There are several limitations to the study. Information on symptoms, smoking, weight and height in our study were obtained from the self-report questionnaire with a risk of biased reporting. The sample size is small, especially regarding the subgroup with no use of psychotropic medication. However, other similar studies published in this field report smaller numbers (n < 100) [13], [16], [19]. Our aim was to search for association between BDNF and mental suffering in the two groups; with or without psychotropic medication. We did not study BDNF in relation to diagnoses or symptoms compared to a healthy control group, and this is a main limitation. However, we are still able to compare general mental suffering with BDNF and hsCRP adjusting for the known confounding factors. We do not use psychiatric diagnostic groups in this study, thus we cannot relate the findings directly to other studies based on diagnostic groups. Also, this is a cross sectional natural study. Patients were not randomised to either medication or non-medication. Furthermore, as mentioned they were not acutely ill. One main originality of our study is the focus on symptoms and symptom clusters rather than diagnostic groups. Another original factor in our study is that the data were sampled roughly 7 days after admittance to reduce potential stress achieved by the admittance itself for the patients and thereby to reduce any possible stress-induced alterations in the biological markers. During these 7 days patients will also have been exposed to care, safety, professional milieu therapy, psychotherapy, often improved sleep and nutrition. All of which could contribute to reduce the possible stress of admittance to the inpatient setting. Also, the focus on a general open ward inpatient group may add information to the field regarding effect of different degrees of illness compared to patient groups in other studies.

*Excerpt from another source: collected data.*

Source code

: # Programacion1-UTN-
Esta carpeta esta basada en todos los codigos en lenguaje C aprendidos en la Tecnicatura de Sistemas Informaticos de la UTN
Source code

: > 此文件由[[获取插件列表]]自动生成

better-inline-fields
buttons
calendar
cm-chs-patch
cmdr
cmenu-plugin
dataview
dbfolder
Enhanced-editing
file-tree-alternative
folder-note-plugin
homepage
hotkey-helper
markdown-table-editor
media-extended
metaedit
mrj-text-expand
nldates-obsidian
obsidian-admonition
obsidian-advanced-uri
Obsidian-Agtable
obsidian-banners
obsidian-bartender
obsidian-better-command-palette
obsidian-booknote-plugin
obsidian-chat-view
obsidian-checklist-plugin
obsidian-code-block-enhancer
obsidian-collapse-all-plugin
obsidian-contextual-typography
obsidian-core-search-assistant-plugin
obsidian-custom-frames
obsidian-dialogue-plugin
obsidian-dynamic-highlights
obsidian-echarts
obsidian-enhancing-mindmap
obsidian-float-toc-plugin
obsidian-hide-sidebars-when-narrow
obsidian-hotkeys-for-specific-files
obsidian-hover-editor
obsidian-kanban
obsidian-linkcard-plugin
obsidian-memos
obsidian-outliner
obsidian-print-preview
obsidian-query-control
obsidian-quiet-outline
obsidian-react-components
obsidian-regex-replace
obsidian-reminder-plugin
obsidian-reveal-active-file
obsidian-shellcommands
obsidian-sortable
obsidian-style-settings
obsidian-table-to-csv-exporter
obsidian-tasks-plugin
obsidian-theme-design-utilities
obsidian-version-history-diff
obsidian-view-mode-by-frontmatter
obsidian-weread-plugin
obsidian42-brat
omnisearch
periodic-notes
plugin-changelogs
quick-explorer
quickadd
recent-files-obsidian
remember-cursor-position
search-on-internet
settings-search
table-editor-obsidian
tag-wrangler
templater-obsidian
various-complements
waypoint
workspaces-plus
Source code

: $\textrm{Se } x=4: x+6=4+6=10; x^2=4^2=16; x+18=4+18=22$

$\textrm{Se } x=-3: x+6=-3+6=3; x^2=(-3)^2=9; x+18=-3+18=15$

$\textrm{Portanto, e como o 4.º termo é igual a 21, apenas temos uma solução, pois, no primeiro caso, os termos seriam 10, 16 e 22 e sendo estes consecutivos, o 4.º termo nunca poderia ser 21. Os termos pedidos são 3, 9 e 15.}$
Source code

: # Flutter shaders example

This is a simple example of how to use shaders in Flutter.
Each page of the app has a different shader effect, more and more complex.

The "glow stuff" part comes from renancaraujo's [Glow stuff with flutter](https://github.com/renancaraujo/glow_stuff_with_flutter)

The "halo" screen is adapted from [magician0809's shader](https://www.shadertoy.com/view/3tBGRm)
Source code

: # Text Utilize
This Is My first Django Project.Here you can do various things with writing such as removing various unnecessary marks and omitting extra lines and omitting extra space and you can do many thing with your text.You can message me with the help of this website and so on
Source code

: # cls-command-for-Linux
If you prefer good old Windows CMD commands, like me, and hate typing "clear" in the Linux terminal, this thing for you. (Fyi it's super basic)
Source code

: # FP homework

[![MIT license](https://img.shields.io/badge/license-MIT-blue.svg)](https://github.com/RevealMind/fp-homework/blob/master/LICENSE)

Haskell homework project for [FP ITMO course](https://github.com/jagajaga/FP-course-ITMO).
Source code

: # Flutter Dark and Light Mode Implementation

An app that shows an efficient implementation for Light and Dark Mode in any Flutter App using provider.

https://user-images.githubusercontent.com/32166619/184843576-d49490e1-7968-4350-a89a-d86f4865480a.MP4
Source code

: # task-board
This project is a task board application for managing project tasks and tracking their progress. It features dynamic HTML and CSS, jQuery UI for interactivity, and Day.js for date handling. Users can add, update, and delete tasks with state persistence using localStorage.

There also are several general strengths. We adjusted for smoking, weight and height as well as use of psychotropic medication. Regarding biological measures, serum was sampled after rest and fasting in the morning to avoid effects of diurnal variation. As serum BDNF levels have been shown to be significantly lower if blood is drawn in the afternoon and diurnal variations of BDNF plasma levels are known [20] we sampled sera fasting in the morning, and without previous exercise. Furthermore, the laboratory used a standardized protocol for analysis and with an experienced technician performing the analysis.